- THE TASK
Look for the word "ankle" in the entries below, then copy every line that has it.

- RECORDS FOR THIS TASK
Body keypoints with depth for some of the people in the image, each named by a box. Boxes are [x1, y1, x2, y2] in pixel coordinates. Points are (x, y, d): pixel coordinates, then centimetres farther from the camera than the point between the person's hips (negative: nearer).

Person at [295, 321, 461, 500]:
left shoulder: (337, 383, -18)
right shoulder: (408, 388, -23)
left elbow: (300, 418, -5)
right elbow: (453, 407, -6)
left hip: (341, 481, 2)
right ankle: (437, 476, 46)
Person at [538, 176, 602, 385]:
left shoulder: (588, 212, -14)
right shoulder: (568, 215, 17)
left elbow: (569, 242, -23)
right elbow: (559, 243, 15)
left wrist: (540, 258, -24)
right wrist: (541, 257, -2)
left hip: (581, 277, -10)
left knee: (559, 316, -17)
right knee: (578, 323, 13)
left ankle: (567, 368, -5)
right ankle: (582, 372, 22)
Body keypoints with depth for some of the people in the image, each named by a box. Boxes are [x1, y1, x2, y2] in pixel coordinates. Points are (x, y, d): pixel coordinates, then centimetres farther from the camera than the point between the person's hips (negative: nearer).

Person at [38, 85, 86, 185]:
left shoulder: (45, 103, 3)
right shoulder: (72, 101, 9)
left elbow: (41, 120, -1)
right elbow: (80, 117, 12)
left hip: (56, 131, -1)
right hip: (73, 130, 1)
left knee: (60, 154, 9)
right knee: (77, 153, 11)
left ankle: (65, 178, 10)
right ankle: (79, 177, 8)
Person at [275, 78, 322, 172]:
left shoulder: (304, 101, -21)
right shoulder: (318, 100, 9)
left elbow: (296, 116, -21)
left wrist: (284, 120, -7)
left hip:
---
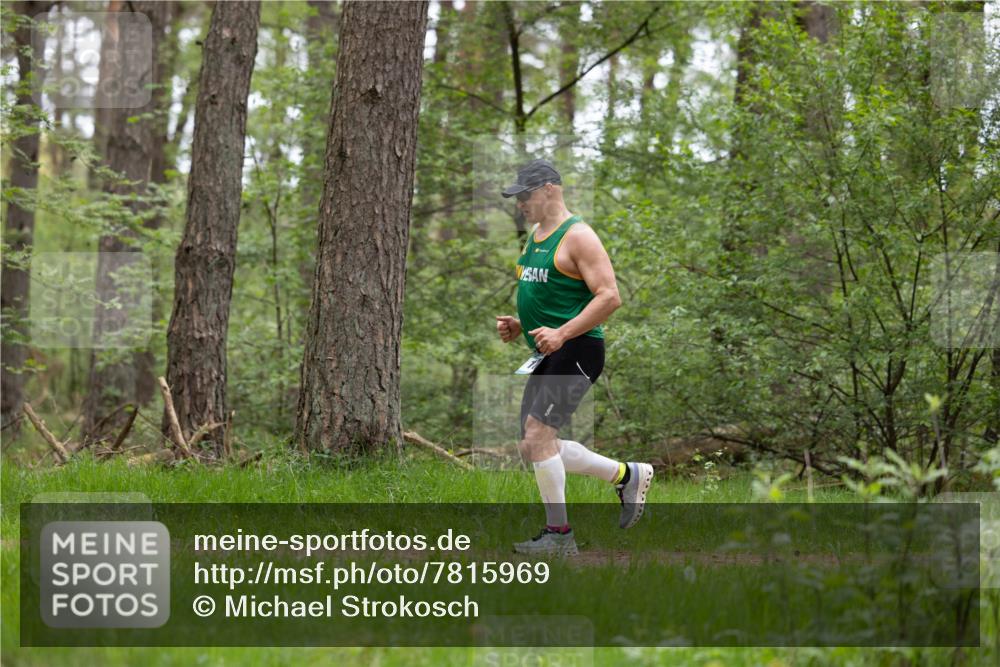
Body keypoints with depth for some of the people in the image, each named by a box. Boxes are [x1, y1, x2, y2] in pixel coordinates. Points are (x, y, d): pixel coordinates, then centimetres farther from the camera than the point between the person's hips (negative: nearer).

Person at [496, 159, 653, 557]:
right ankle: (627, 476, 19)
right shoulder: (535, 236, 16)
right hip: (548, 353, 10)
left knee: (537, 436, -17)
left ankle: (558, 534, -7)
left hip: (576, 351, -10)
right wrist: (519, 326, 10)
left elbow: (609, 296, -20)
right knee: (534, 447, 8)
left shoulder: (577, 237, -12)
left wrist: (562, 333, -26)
--
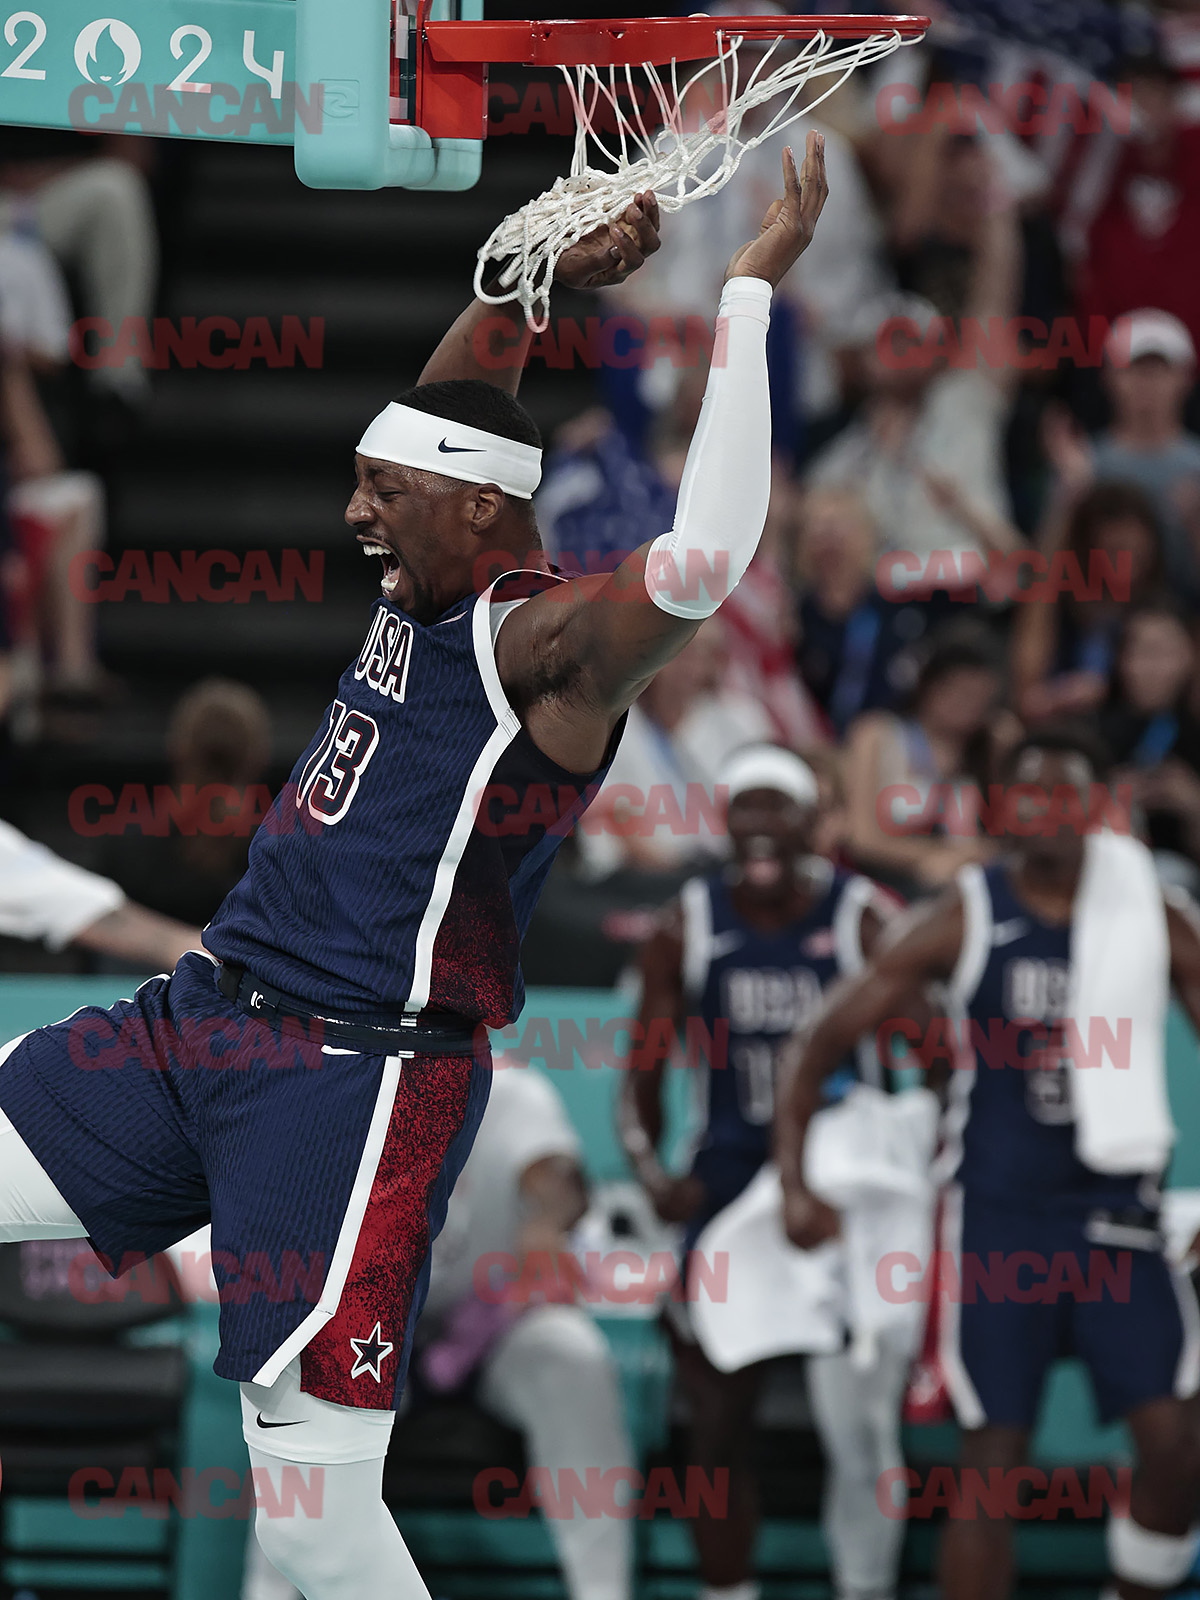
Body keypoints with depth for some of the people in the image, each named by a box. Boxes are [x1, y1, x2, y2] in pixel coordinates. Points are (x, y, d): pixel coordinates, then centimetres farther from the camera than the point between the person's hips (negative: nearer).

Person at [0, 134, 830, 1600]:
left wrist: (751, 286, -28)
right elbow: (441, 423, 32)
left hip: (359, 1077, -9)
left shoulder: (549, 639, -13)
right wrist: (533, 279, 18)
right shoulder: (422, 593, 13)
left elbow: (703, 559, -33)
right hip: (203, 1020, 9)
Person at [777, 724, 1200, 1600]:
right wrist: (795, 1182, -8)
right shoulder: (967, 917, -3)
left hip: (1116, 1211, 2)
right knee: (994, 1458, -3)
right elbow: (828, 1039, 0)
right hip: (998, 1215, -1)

- OUTPUT OF THE EXERCISE
right ankle: (437, 476, 46)
left ankle: (567, 368, -5)
right ankle: (582, 372, 22)
left ankle: (65, 178, 10)
right ankle: (79, 177, 8)
right ankle: (627, 476, 19)
left ankle: (558, 534, -7)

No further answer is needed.